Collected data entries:
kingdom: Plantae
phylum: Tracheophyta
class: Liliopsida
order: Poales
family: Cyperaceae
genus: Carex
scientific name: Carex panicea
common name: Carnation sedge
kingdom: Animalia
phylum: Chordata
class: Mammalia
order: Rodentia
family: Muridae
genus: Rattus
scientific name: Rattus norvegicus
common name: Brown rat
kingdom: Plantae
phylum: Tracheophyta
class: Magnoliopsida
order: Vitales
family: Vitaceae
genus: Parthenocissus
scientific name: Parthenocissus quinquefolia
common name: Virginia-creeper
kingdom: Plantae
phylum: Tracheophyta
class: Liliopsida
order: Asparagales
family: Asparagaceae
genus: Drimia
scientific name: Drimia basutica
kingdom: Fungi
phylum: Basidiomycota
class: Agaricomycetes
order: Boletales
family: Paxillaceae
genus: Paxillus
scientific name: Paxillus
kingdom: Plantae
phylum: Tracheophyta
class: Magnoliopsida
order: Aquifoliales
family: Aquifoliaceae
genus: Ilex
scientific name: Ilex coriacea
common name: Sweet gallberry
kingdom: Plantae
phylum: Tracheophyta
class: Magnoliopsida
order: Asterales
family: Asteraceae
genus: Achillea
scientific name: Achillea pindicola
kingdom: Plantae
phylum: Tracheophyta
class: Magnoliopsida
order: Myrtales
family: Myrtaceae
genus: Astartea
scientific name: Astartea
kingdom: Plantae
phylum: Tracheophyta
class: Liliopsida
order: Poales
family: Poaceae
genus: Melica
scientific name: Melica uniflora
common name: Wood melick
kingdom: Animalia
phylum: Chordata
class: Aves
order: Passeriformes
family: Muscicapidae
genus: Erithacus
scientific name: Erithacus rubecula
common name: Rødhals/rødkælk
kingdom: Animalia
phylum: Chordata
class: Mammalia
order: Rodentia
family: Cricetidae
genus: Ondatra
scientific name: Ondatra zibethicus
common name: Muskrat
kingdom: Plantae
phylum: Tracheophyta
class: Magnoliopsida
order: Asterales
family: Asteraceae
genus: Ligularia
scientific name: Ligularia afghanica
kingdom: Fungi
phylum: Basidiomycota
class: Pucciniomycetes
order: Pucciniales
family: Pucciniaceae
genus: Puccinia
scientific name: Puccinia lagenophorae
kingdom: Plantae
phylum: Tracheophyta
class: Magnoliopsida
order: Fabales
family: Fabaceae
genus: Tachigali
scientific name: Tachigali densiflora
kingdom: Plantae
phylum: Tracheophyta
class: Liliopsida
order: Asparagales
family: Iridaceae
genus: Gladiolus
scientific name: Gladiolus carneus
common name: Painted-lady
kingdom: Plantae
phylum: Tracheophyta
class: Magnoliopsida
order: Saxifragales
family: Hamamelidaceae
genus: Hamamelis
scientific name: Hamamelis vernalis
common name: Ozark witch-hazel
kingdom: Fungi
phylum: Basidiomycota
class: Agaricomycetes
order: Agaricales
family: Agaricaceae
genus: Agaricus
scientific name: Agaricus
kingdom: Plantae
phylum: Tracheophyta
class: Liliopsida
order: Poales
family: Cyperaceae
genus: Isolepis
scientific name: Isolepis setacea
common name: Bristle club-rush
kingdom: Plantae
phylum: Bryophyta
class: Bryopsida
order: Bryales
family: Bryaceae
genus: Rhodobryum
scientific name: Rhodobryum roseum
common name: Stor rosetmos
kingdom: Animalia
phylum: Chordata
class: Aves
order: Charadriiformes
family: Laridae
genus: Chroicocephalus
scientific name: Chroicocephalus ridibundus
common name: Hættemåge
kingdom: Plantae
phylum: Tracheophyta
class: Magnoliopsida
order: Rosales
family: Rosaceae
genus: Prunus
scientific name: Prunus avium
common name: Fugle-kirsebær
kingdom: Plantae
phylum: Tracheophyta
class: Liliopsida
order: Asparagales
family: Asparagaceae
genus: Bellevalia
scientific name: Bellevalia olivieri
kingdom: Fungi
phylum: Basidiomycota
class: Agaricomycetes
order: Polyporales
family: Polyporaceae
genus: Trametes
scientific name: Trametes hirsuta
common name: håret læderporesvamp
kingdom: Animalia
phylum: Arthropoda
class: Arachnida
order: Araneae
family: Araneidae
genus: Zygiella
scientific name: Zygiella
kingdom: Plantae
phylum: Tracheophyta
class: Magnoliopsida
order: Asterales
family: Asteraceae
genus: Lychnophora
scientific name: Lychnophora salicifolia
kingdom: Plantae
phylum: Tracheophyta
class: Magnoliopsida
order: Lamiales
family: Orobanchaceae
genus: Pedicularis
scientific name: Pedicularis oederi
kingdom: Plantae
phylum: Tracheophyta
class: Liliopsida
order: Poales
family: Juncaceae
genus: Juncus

Problem to solve:
Format every line of the listing above as one numbered list, and leave out any blank lines.

Complete output:
1. kingdom: Plantae
2. phylum: Tracheophyta
3. class: Liliopsida
4. order: Poales
5. family: Cyperaceae
6. genus: Carex
7. scientific name: Carex panicea
8. common name: Carnation sedge
9. kingdom: Animalia
10. phylum: Chordata
11. class: Mammalia
12. order: Rodentia
13. family: Muridae
14. genus: Rattus
15. scientific name: Rattus norvegicus
16. common name: Brown rat
17. kingdom: Plantae
18. phylum: Tracheophyta
19. class: Magnoliopsida
20. order: Vitales
21. family: Vitaceae
22. genus: Parthenocissus
23. scientific name: Parthenocissus quinquefolia
24. common name: Virginia-creeper
25. kingdom: Plantae
26. phylum: Tracheophyta
27. class: Liliopsida
28. order: Asparagales
29. family: Asparagaceae
30. genus: Drimia
31. scientific name: Drimia basutica
32. kingdom: Fungi
33. phylum: Basidiomycota
34. class: Agaricomycetes
35. order: Boletales
36. family: Paxillaceae
37. genus: Paxillus
38. scientific name: Paxillus
39. kingdom: Plantae
40. phylum: Tracheophyta
41. class: Magnoliopsida
42. order: Aquifoliales
43. family: Aquifoliaceae
44. genus: Ilex
45. scientific name: Ilex coriacea
46. common name: Sweet gallberry
47. kingdom: Plantae
48. phylum: Tracheophyta
49. class: Magnoliopsida
50. order: Asterales
51. family: Asteraceae
52. genus: Achillea
53. scientific name: Achillea pindicola
54. kingdom: Plantae
55. phylum: Tracheophyta
56. class: Magnoliopsida
57. order: Myrtales
58. family: Myrtaceae
59. genus: Astartea
60. scientific name: Astartea
61. kingdom: Plantae
62. phylum: Tracheophyta
63. class: Liliopsida
64. order: Poales
65. family: Poaceae
66. genus: Melica
67. scientific name: Melica uniflora
68. common name: Wood melick
69. kingdom: Animalia
70. phylum: Chordata
71. class: Aves
72. order: Passeriformes
73. family: Muscicapidae
74. genus: Erithacus
75. scientific name: Erithacus rubecula
76. common name: Rødhals/rødkælk
77. kingdom: Animalia
78. phylum: Chordata
79. class: Mammalia
80. order: Rodentia
81. family: Cricetidae
82. genus: Ondatra
83. scientific name: Ondatra zibethicus
84. common name: Muskrat
85. kingdom: Plantae
86. phylum: Tracheophyta
87. class: Magnoliopsida
88. order: Asterales
89. family: Asteraceae
90. genus: Ligularia
91. scientific name: Ligularia afghanica
92. kingdom: Fungi
93. phylum: Basidiomycota
94. class: Pucciniomycetes
95. order: Pucciniales
96. family: Pucciniaceae
97. genus: Puccinia
98. scientific name: Puccinia lagenophorae
99. kingdom: Plantae
100. phylum: Tracheophyta
101. class: Magnoliopsida
102. order: Fabales
103. family: Fabaceae
104. genus: Tachigali
105. scientific name: Tachigali densiflora
106. kingdom: Plantae
107. phylum: Tracheophyta
108. class: Liliopsida
109. order: Asparagales
110. family: Iridaceae
111. genus: Gladiolus
112. scientific name: Gladiolus carneus
113. common name: Painted-lady
114. kingdom: Plantae
115. phylum: Tracheophyta
116. class: Magnoliopsida
117. order: Saxifragales
118. family: Hamamelidaceae
119. genus: Hamamelis
120. scientific name: Hamamelis vernalis
121. common name: Ozark witch-hazel
122. kingdom: Fungi
123. phylum: Basidiomycota
124. class: Agaricomycetes
125. order: Agaricales
126. family: Agaricaceae
127. genus: Agaricus
128. scientific name: Agaricus
129. kingdom: Plantae
130. phylum: Tracheophyta
131. class: Liliopsida
132. order: Poales
133. family: Cyperaceae
134. genus: Isolepis
135. scientific name: Isolepis setacea
136. common name: Bristle club-rush
137. kingdom: Plantae
138. phylum: Bryophyta
139. class: Bryopsida
140. order: Bryales
141. family: Bryaceae
142. genus: Rhodobryum
143. scientific name: Rhodobryum roseum
144. common name: Stor rosetmos
145. kingdom: Animalia
146. phylum: Chordata
147. class: Aves
148. order: Charadriiformes
149. family: Laridae
150. genus: Chroicocephalus
151. scientific name: Chroicocephalus ridibundus
152. common name: Hættemåge
153. kingdom: Plantae
154. phylum: Tracheophyta
155. class: Magnoliopsida
156. order: Rosales
157. family: Rosaceae
158. genus: Prunus
159. scientific name: Prunus avium
160. common name: Fugle-kirsebær
161. kingdom: Plantae
162. phylum: Tracheophyta
163. class: Liliopsida
164. order: Asparagales
165. family: Asparagaceae
166. genus: Bellevalia
167. scientific name: Bellevalia olivieri
168. kingdom: Fungi
169. phylum: Basidiomycota
170. class: Agaricomycetes
171. order: Polyporales
172. family: Polyporaceae
173. genus: Trametes
174. scientific name: Trametes hirsuta
175. common name: håret læderporesvamp
176. kingdom: Animalia
177. phylum: Arthropoda
178. class: Arachnida
179. order: Araneae
180. family: Araneidae
181. genus: Zygiella
182. scientific name: Zygiella
183. kingdom: Plantae
184. phylum: Tracheophyta
185. class: Magnoliopsida
186. order: Asterales
187. family: Asteraceae
188. genus: Lychnophora
189. scientific name: Lychnophora salicifolia
190. kingdom: Plantae
191. phylum: Tracheophyta
192. class: Magnoliopsida
193. order: Lamiales
194. family: Orobanchaceae
195. genus: Pedicularis
196. scientific name: Pedicularis oederi
197. kingdom: Plantae
198. phylum: Tracheophyta
199. class: Liliopsida
200. order: Poales
201. family: Juncaceae
202. genus: Juncus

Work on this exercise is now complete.